— Dataset entries —
--- START ---

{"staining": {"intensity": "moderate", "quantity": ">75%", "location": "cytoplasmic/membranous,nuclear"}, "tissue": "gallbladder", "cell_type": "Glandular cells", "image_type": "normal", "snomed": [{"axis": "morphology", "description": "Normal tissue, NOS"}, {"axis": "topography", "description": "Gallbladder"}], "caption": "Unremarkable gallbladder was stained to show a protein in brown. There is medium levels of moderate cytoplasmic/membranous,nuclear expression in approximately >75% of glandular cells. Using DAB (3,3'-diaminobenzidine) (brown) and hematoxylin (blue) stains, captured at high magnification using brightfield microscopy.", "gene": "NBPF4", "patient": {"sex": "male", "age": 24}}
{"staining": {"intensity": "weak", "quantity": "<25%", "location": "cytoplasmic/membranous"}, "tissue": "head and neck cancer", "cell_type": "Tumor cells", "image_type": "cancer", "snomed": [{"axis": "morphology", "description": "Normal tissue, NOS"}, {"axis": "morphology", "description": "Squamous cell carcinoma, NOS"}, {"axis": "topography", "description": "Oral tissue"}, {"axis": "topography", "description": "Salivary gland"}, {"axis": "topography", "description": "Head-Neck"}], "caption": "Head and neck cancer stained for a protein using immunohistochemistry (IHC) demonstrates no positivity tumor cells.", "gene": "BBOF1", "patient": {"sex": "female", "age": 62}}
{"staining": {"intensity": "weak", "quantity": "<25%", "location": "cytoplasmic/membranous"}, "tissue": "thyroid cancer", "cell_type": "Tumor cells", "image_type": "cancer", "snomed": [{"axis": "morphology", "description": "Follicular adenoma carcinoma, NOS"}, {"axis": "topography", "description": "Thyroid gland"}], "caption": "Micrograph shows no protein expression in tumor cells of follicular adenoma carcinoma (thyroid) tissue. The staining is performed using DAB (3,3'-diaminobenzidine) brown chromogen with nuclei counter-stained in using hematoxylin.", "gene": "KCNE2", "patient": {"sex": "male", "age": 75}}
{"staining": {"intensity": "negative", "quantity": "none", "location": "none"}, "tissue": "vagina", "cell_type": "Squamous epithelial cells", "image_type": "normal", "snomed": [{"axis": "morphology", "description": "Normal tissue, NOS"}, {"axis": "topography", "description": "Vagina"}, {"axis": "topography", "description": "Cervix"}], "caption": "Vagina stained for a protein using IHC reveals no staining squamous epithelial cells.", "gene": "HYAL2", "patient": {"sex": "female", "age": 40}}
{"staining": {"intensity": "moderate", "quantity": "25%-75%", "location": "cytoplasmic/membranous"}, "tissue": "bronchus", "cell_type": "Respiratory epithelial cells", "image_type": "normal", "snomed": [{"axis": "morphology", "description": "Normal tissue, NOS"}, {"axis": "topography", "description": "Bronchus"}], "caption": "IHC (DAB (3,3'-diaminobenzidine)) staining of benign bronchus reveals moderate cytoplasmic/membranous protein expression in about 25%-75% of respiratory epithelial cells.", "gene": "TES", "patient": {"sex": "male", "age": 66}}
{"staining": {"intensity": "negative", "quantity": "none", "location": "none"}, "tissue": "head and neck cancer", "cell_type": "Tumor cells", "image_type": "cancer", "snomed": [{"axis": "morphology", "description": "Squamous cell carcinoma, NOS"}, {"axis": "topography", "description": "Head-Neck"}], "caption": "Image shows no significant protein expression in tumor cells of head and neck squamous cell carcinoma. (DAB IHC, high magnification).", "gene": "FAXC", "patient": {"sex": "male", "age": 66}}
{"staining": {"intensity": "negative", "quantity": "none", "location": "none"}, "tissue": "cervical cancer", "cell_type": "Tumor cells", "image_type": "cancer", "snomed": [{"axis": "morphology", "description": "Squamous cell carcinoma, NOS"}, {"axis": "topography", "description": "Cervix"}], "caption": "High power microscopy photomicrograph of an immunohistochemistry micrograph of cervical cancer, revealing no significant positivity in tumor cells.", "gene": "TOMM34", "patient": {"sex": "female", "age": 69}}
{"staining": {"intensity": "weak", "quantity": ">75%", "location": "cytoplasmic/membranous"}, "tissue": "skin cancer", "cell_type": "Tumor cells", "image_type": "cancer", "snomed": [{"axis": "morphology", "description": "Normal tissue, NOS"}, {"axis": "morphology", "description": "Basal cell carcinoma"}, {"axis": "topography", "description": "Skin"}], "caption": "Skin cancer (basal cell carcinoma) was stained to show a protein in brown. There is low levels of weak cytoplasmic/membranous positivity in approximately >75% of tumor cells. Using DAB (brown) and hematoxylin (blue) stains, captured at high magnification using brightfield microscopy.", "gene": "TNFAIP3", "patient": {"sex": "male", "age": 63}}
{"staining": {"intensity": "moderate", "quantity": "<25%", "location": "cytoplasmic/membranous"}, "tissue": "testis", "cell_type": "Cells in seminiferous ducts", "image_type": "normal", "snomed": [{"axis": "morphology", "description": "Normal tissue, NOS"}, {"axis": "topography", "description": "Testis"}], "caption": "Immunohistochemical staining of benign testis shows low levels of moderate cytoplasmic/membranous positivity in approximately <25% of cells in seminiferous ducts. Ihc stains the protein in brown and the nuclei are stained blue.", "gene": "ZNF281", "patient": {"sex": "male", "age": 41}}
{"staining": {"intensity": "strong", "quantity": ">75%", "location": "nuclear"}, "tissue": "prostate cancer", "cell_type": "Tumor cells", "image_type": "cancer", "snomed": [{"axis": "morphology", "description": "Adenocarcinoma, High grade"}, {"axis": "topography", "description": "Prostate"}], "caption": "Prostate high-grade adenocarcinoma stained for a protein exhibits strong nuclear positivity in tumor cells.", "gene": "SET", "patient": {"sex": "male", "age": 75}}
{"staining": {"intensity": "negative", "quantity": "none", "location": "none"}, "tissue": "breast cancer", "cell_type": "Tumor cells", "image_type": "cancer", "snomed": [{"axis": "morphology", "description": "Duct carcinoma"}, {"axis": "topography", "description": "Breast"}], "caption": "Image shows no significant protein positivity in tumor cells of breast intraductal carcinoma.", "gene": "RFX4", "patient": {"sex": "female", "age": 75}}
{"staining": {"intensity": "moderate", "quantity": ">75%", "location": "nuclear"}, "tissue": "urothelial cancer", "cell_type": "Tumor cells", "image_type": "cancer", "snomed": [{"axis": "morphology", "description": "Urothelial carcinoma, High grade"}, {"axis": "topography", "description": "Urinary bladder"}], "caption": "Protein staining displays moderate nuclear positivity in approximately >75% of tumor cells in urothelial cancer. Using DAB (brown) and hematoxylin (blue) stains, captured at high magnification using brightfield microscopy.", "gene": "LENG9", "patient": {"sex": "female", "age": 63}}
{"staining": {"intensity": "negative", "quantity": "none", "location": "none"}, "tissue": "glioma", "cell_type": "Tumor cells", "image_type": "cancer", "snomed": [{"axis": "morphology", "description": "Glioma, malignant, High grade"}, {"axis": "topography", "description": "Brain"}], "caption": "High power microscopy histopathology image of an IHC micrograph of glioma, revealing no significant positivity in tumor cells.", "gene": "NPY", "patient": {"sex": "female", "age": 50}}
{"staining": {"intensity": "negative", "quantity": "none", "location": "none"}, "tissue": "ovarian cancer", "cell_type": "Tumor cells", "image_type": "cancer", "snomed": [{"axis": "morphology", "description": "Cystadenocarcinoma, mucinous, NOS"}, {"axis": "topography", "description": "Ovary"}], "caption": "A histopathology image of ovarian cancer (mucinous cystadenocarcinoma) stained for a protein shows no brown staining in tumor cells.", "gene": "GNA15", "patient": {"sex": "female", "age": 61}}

--- END ---

— What the task asks —
Quote the listing above, but only from the line that shows "high-grade adenocarcinoma stained" through the line that shows "power microscopy histopathology".

— Answer to the problem —
{"staining": {"intensity": "strong", "quantity": ">75%", "location": "nuclear"}, "tissue": "prostate cancer", "cell_type": "Tumor cells", "image_type": "cancer", "snomed": [{"axis": "morphology", "description": "Adenocarcinoma, High grade"}, {"axis": "topography", "description": "Prostate"}], "caption": "Prostate high-grade adenocarcinoma stained for a protein exhibits strong nuclear positivity in tumor cells.", "gene": "SET", "patient": {"sex": "male", "age": 75}}
{"staining": {"intensity": "negative", "quantity": "none", "location": "none"}, "tissue": "breast cancer", "cell_type": "Tumor cells", "image_type": "cancer", "snomed": [{"axis": "morphology", "description": "Duct carcinoma"}, {"axis": "topography", "description": "Breast"}], "caption": "Image shows no significant protein positivity in tumor cells of breast intraductal carcinoma.", "gene": "RFX4", "patient": {"sex": "female", "age": 75}}
{"staining": {"intensity": "moderate", "quantity": ">75%", "location": "nuclear"}, "tissue": "urothelial cancer", "cell_type": "Tumor cells", "image_type": "cancer", "snomed": [{"axis": "morphology", "description": "Urothelial carcinoma, High grade"}, {"axis": "topography", "description": "Urinary bladder"}], "caption": "Protein staining displays moderate nuclear positivity in approximately >75% of tumor cells in urothelial cancer. Using DAB (brown) and hematoxylin (blue) stains, captured at high magnification using brightfield microscopy.", "gene": "LENG9", "patient": {"sex": "female", "age": 63}}
{"staining": {"intensity": "negative", "quantity": "none", "location": "none"}, "tissue": "glioma", "cell_type": "Tumor cells", "image_type": "cancer", "snomed": [{"axis": "morphology", "description": "Glioma, malignant, High grade"}, {"axis": "topography", "description": "Brain"}], "caption": "High power microscopy histopathology image of an IHC micrograph of glioma, revealing no significant positivity in tumor cells.", "gene": "NPY", "patient": {"sex": "female", "age": 50}}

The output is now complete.